● STUDY MATERIAL:
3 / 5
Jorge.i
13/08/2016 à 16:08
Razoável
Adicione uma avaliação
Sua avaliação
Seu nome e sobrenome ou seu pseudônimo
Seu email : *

● TASK:
Only the lines from the one containing "Sua avaliação" through the final line of the data belong in the answer, repeated exactly.

● TASK RESULT:
Sua avaliação
Seu nome e sobrenome ou seu pseudônimo
Seu email : *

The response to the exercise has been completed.